Populist criticism on the Internet has been at the forefront of the outrage — and may be a harbinger for how grassroots protests are heard by Chinese authorities in the future. As is often the case, coverage of the incident has been gently moved off the front pages of Chinese newspapers. Nevertheless, the subject is still a hot topic on Chinese websites, where much of criticism was directed at the authorities for failing to intervene to stop the human trafficking and enslavement of the brick kiln workers. Even in usually docile official publication like the English language China Daily, the sense of shock and outrage many Chinese felt on seeing footage and pictures of the dazed, sometimes bleeding workers being led out of the kilns was evident, even if relegated to op-ed pages.

"None of the synonyms for 'anger' is strong enough to express the public's fury," wrote columnist Liu Shinan. "I want to ask: What were local government officials doing when the children and other workers were tormented?" Liu also noted that "nobody would believe that such atrocities... are happening in today's China — 58 years after the Communist Party-led revolution put an end to the old society." Another columnist in the same paper praised the role of a provincial newspaper reporter in exposing the slave trade and argued that China needed more investigative journalism.

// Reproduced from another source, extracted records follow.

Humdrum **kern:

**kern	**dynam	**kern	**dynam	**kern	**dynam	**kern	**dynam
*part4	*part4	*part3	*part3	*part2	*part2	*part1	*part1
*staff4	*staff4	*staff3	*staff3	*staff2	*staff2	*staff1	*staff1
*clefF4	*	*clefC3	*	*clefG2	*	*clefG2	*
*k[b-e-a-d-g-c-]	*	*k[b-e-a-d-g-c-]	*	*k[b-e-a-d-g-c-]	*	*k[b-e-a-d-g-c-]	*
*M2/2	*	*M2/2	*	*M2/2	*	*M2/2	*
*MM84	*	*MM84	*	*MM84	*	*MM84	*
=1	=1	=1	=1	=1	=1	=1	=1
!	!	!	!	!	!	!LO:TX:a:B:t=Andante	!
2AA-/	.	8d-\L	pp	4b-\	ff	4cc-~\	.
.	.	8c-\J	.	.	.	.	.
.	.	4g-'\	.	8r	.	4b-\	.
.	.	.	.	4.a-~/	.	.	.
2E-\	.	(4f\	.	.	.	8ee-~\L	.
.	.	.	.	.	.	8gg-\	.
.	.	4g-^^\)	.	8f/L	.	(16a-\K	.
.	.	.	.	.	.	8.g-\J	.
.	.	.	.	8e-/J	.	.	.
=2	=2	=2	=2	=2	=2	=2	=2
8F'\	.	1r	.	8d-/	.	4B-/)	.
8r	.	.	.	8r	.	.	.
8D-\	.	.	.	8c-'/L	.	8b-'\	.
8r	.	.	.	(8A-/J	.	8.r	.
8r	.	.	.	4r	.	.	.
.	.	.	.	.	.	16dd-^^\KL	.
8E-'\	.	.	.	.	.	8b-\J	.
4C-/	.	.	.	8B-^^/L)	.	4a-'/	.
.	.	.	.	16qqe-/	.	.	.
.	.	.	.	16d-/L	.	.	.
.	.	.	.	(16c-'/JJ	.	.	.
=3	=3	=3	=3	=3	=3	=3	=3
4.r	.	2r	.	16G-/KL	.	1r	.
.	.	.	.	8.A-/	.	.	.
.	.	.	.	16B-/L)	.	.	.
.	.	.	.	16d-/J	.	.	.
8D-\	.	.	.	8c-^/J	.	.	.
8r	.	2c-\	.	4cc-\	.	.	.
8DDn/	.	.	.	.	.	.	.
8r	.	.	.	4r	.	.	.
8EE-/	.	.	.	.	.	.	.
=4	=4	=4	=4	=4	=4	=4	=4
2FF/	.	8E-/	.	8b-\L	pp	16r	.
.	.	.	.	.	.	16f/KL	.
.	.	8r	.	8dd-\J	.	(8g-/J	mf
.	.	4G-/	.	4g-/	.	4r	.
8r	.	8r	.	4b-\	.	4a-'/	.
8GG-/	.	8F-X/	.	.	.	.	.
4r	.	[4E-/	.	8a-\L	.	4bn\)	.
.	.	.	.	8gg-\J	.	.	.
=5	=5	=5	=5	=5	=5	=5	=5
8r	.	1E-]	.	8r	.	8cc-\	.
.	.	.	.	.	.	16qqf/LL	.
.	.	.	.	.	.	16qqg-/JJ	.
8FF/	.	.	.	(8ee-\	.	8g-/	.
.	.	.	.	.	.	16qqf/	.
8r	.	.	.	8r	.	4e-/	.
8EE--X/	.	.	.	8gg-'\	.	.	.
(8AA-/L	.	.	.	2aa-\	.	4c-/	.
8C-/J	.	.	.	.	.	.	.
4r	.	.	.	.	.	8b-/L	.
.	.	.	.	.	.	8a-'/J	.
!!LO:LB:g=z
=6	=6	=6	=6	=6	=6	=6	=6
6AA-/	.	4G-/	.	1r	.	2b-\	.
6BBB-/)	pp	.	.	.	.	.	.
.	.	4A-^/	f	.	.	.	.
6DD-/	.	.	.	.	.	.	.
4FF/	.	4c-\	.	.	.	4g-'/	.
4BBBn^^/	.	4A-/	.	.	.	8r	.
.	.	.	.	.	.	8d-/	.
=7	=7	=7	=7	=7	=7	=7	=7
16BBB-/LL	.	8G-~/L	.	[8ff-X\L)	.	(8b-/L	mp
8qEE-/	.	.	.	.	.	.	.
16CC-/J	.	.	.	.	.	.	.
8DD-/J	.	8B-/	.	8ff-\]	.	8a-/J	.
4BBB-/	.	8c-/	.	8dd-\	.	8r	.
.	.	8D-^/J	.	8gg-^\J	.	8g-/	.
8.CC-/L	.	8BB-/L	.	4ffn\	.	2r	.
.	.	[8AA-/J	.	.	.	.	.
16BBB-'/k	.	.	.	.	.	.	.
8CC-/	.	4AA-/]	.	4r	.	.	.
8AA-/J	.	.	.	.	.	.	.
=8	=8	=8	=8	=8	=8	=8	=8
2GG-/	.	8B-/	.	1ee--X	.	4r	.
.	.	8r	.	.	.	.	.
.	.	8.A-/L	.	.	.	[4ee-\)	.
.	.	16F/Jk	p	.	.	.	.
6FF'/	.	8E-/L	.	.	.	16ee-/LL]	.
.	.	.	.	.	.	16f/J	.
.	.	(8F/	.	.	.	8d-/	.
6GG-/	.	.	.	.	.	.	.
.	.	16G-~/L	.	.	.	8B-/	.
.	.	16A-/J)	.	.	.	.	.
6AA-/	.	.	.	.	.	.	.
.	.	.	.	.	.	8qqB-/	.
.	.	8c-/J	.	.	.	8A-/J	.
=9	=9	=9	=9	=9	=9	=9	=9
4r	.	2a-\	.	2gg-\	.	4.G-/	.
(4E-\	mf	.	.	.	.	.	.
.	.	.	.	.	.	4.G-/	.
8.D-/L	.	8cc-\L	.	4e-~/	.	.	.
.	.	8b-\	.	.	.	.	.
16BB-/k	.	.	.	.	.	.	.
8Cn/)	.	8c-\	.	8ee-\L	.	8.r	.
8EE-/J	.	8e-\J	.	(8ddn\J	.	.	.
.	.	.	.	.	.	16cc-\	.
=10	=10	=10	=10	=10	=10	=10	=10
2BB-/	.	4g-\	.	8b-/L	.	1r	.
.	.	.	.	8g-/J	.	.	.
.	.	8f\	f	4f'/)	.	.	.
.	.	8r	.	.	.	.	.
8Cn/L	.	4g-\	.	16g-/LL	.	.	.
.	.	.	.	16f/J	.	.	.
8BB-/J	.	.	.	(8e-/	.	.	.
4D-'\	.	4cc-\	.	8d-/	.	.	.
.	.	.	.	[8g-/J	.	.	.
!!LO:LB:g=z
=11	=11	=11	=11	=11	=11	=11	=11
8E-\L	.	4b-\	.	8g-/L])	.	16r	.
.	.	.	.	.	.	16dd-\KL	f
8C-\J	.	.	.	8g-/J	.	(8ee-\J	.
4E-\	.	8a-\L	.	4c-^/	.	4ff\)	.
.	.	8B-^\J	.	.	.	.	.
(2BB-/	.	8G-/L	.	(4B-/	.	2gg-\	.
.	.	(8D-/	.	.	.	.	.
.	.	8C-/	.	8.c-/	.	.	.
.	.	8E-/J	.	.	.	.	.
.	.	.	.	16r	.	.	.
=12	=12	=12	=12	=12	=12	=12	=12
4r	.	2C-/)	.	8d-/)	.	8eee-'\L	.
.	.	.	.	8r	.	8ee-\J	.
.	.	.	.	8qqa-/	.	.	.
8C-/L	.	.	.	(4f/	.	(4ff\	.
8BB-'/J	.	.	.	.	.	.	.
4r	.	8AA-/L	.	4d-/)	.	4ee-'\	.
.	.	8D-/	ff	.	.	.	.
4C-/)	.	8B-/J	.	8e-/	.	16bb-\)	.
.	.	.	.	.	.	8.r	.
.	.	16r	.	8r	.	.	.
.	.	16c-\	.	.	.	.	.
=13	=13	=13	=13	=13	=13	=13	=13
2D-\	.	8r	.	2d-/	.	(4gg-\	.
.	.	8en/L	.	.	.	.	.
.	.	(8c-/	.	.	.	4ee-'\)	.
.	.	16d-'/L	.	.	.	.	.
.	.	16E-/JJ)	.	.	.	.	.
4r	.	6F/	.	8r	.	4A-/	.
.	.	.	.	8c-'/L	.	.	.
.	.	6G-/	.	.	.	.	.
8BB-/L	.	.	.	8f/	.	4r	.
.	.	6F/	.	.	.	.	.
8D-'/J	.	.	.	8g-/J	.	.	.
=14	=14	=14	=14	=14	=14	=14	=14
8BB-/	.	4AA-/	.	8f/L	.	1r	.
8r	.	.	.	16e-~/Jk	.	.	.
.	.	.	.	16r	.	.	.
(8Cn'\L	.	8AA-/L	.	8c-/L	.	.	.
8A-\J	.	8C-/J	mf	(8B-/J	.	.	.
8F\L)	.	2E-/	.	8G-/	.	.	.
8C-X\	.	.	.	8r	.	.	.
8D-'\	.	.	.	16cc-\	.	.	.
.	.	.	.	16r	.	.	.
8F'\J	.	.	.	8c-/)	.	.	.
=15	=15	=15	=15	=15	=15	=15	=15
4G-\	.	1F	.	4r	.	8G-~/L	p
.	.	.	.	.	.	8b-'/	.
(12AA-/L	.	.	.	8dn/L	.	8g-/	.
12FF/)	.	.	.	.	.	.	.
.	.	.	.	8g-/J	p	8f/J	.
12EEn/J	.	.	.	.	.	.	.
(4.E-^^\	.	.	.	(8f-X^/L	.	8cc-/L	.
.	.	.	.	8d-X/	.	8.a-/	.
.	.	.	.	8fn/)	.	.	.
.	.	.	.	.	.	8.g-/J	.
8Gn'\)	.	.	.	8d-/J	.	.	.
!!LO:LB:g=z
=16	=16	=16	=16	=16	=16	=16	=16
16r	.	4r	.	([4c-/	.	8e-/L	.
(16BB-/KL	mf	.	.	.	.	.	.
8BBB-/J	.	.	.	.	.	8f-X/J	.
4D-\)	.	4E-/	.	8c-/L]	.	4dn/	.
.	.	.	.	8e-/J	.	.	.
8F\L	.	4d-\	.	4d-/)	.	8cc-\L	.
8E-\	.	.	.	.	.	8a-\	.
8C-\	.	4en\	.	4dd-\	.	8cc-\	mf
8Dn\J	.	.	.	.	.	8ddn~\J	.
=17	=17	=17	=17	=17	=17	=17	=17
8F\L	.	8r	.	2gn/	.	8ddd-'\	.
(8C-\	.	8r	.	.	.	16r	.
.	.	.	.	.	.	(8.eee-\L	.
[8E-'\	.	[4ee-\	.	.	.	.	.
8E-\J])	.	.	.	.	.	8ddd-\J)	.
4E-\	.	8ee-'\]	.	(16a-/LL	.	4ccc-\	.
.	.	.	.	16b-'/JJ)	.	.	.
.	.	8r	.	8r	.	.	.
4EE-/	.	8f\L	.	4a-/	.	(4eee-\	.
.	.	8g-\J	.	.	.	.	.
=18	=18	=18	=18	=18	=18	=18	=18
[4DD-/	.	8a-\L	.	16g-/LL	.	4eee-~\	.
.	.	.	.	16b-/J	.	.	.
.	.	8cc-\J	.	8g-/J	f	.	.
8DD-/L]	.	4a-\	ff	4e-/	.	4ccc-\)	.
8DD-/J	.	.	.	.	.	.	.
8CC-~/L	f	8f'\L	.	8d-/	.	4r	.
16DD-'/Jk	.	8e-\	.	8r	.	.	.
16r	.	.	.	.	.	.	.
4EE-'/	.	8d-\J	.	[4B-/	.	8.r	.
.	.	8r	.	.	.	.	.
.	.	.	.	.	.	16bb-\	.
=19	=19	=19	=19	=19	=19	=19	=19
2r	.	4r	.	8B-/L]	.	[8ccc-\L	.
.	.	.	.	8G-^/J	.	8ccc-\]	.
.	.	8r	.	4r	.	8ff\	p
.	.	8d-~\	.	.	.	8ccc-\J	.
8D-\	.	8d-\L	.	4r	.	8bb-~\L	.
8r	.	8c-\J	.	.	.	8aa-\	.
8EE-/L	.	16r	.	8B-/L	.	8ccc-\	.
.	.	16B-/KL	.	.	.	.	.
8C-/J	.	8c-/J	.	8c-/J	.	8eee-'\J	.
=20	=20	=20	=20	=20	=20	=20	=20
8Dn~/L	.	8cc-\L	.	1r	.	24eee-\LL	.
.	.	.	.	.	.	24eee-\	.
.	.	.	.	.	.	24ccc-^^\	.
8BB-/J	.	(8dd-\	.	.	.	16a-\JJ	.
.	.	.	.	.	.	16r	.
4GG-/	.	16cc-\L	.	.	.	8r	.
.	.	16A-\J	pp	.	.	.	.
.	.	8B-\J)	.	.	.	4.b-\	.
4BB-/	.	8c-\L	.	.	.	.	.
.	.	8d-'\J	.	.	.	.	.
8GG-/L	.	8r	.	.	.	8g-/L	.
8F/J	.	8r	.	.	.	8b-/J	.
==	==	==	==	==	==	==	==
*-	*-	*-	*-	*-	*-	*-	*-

Such criticism of the authorities and calls for a greater watchdog role by the tightly controlled media reflects the extent of shock many Chinese feel at the gruesome revelations. But it also shows the way the party is being forced to offer some accountability to a citizenry that is increasingly affluent and unwilling to accept that they have no ability to counter the arbitrary power of the state. The party leadership recognizes that it must adapt to the changing attitudes or risk losing control. "There is room to maneuver and the party is willing to negotiate so long as there is no challenge to its authority," says Nicholas Bequelin, a China researcher for Human Rights Watch.

For both sides, figuring out the limits of the evolving relationship between China's rulers and its people is clearly a work in process. The slavery controversy culminates a month that has seen a string of incidents demonstrating the different ways the authorities choose to handle controversial issues. For several days in early June, for example, thousands of mostly middle-class protesters filled the center of the coastal city of Xiamen. They were calling for the government to cancel plans to build a chemical factory in a city suburb. Though the authorities didn't attempt to stop the highly unusual protests, they later called for participants to report to police stations and officers tracked down a number of demonstrators who had been photographed at the scene. Yet the government subsequently announced that it would suspend the project and the State Environmental Protection Administration in Beijing said the Xiamen government should reconsider.

The other incidents ranged from violent demonstrations against forced abortions and police brutality to an anti-pollution protest that took place entirely online. All were fueled because of the Internet, and in particular the country's 20 million-strong bloggers. Says Bequelin, of the possibility for change in China: "The role of the Internet is the one aspect of the kiln story that made me optimistic."